Jean de La Fontaine, poeta e fabulista francês que viveu no século XVII, dedicou as suas fábulas ao filho do rei Luís XIV, publicadas em 1668, todas elas compostas por histórias, cujos personagens principais são animais que se comportam como seres humanos, meio que o poeta e escritor encontrou para retratar, de forma disfarçada, uma corte onde a esperteza era condição essencial de sobrevivência.
A Cigarra e a Formiga é uma das fábulas atribuídas a Esopo – escritor da Grécia Antiga a quem é conferida a paternidade da fábula como gênero literário- e recontada em versos por La Fontaine. Na fábula, a cigarra quer aproveitar o tempo e passa os dias quentes de verão cantando, enquanto a formiga trabalha de forma diligente, reunindo alimentos para sobreviver no inverno e quando este chega a cigarra a procura em busca de um pouco de alimento para garantir a sua sobrevivência pedido ao qual a formiga responde, não sem um laivo de desprezo:
– Cantavas? Pois dança agora!
No mundo animal não existem vontades, existe natureza por isso a cigarra canta não como forma de escamotear a vida mas para garanti-la, ela canta “porque cantar parece com não morrer”.

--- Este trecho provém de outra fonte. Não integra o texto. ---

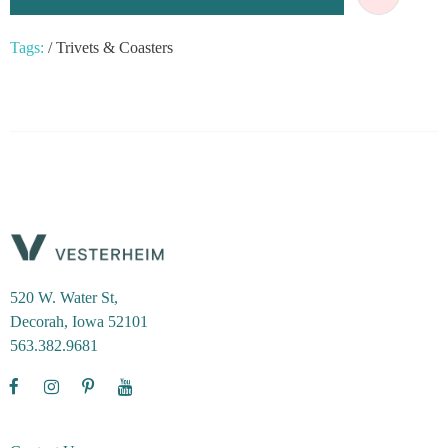
Tags:
/
Trivets & Coasters
520 W. Water St,
Decorah, Iowa 52101
563.382.9681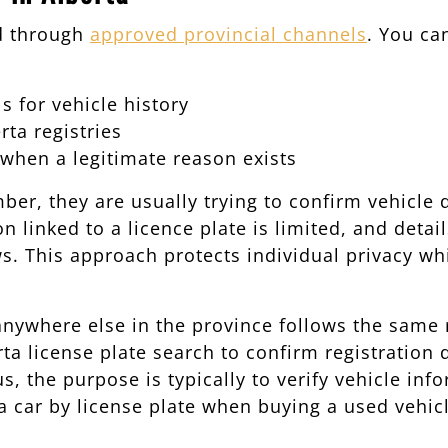
d through
approved provincial channels
. You ca
 for vehicle history
ta registries
 when a legitimate reason exists
, they are usually trying to confirm vehicle de
 linked to a licence plate is limited, and detai
s. This approach protects individual privacy whil
 anywhere else in the province follows the same 
a license plate search to confirm registration 
s, the purpose is typically to verify vehicle inf
 car by license plate when buying a used vehicl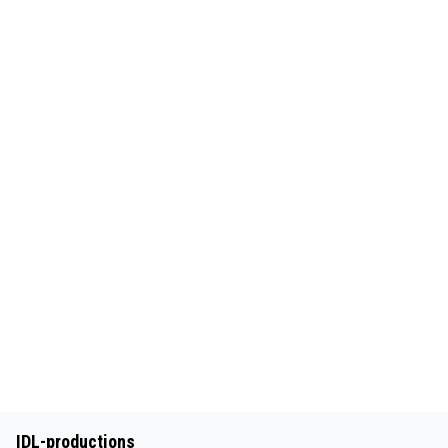
IDL-productions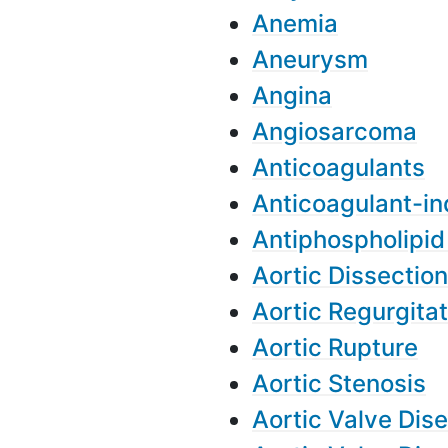
Anemia
Aneurysm
Angina
Angiosarcoma
Anticoagulants
Anticoagulant-i
Antiphospholipi
Aortic Dissection
Aortic Regurgitat
Aortic Rupture
Aortic Stenosis
Aortic Valve Dis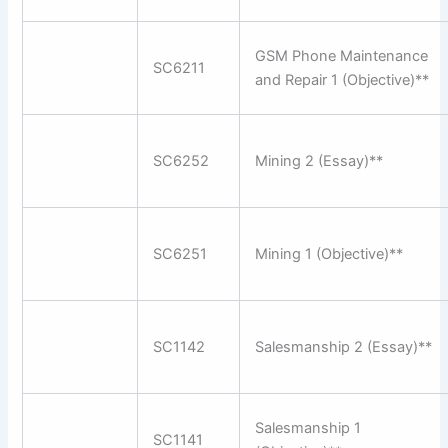
GSM Phone Maintenance
SC6211
and Repair 1 (Objective)**
SC6252
Mining 2 (Essay)**
SC6251
Mining 1 (Objective)**
SC1142
Salesmanship 2 (Essay)**
Salesmanship 1
SC1141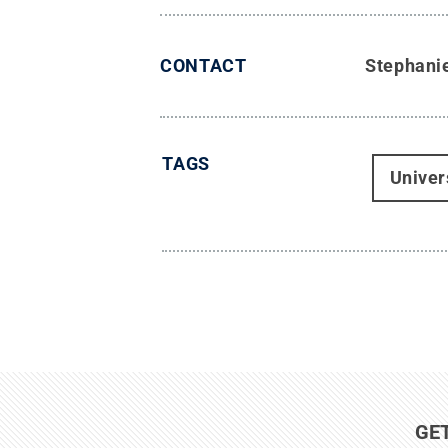
CONTACT
Stephani
TAGS
Univer
GE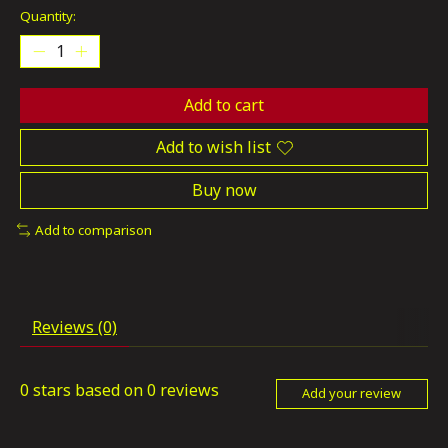
Quantity:
Add to cart
Add to wish list
Buy now
Add to comparison
Reviews (0)
0
stars based on
0
reviews
Add your review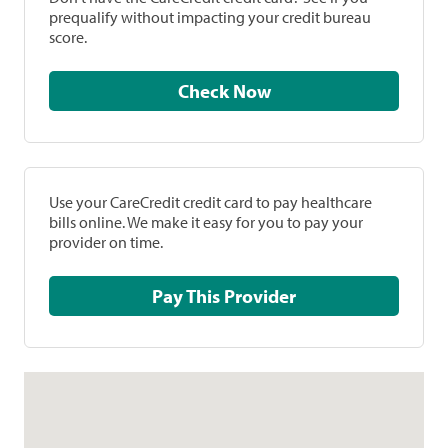
prequalify without impacting your credit bureau
score.
Check Now
Use your CareCredit credit card to pay healthcare
bills online. We make it easy for you to pay your
provider on time.
Pay This Provider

Compondo a sinfonia da primavera as cigarras cantam entre os meses de outubro e novembro – e só os machos cantam – para atrair as fêmeas para o acasalamento, e com que força o fazem! Podem chegar a 120 decibéis de cantoria, altura bem maior por exemplo do que o barulho de uma grande avenida que atinge 80 decibéis. Mas o canto da cigarra não é um canto de preguiça ou de descompromisso, é um canto pela vida, é a garantia da sobrevivência da espécie. Respondendo a esse chamado, ao acasalarem, as fêmeas põem os ovos em troncos de árvores e morrem. Depois que os ovos eclodem, as ninfas, fase jovem da cigarra, descem, por fios de seda e se instalam no fundo da terra onde podem viver até 17 anos dependendo da espécie. A saída do solo é feita como um sinuoso balé que vem se desenhando das entranhas da terra, e elas o fazem em grandes quantidades em direção à luz por isso são tão numerosas quando aparecem. Na superfície a sua vida dura, no máximo, um mês. É um jogo perigoso mas inexorável. É sair das profundezas onde pode viver por até dezessete anos.

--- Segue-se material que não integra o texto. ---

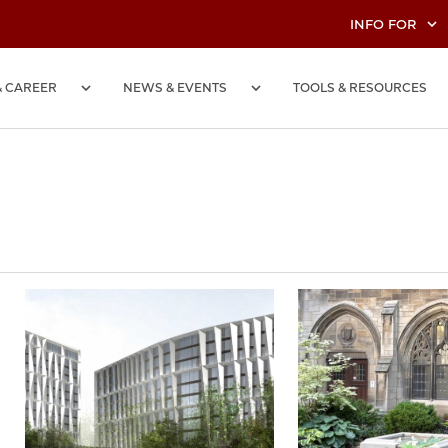
INFO FOR
& CAREER
NEWS & EVENTS
TOOLS & RESOURCES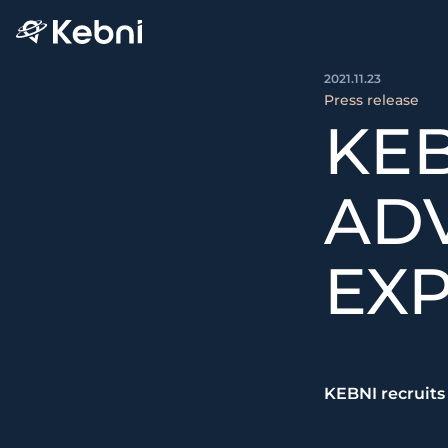
2021.11.23
Press release
KEB
ADV
EXP
KEBNI recruits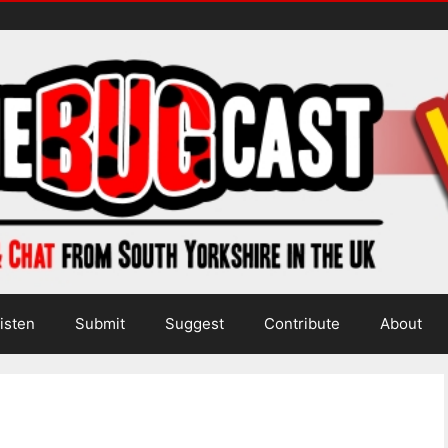
isten
Submit
Suggest
Contribute
About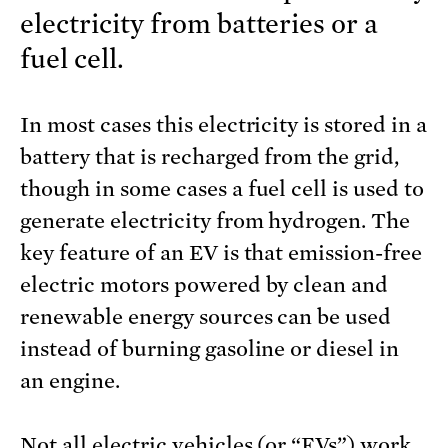
electricity from batteries or a
fuel cell.
In most cases this electricity is stored in a
battery that is recharged from the grid,
though in some cases a fuel cell is used to
generate electricity from hydrogen. The
key feature of an EV is that emission-free
electric motors powered by clean and
renewable energy sources can be used
instead of burning gasoline or diesel in
an engine.
Not all electric vehicles (or “EVs”) work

e deixar de existir como espécie ou sair, acasalar e viver apenas um mês e garantir o canto que dá voz à primavera, ainda que por tempo tão breve e saber que novas primaveras virão com outros cantos e outras cigarras num ciclo de renovação da vida. Associado às chuvas pela crença popular, o canto das cigarras traz esperança para o sertanejo pobre que ainda depende dos favores da natureza para uma boa colheita que também renovará a sua vida.
Na fábula, a cigarra é o exemplo a não ser seguido como se a ela restasse alguma coisa a não ser cantar. Como se a sua natureza fosse uma escolha e não uma determinação. A cigarra nunca vai poder ser formiga assim como a formiga jamais será cigarra. Aquela é solitária, esta é coletiva. A cigarra canta, a formiga, se não for rainha, trabalha de forma incessante a ponto de a bíblia hebraica referir-se a ela como exemplo no livro dos Provérbios de Salomão ao exortar “vai ter com a formiga ó preguiçoso!”. Apesar das suas diferenças ambas são importantes para o equilíbrio da natureza e há espaço para cada uma sem que necessariamente signifique que esta ou aquela tenha um papel mais digno na composição desse universo tão variado.

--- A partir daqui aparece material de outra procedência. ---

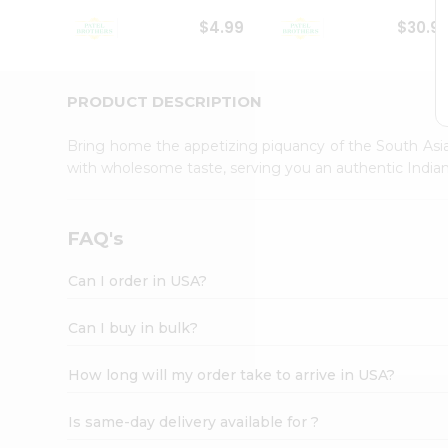
Student
$4.99
$30.9
Ambassador
Be
a
Hero
PRODUCT DESCRIPTION
Refer
a
Bring home the appetizing piquancy of the South Asia
Friend
with wholesome taste, serving you an authentic Indian
Account
&
Settings
FAQ's
Login
Can I order in USA?
Can I buy in bulk?
How long will my order take to arrive in USA?
Is same-day delivery available for ?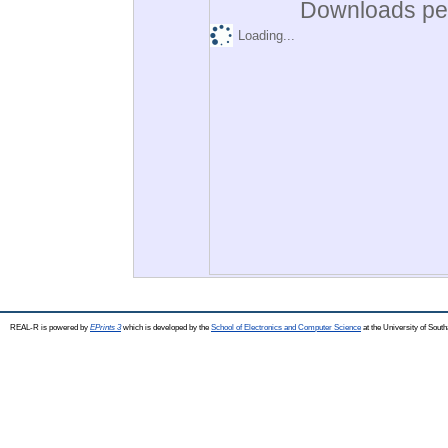
Downloads per
Loading...
REAL-R is powered by
EPrints 3
which is developed by the
School of Electronics and Computer Science
at the University of Sou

A fábula moderna é hoje explorada sobretudo nos quadrinhos quando são atribuídos aos personagens animais comportamentos e valores humanos para significar os nossos papéis ou a personagens super heróis para maximizá-los. É necessário porém respeitarmos a individualidade de cada um e jamais enquadrá-lo num modelo qualquer, sabendo que o canto da cigarra é a sua razão de existir e não um mero capricho. É um ato solitário para vencer a solidão. Talvez o preço seja muito alto mas “cada um sabe a dor e a delícia de ser o que é”.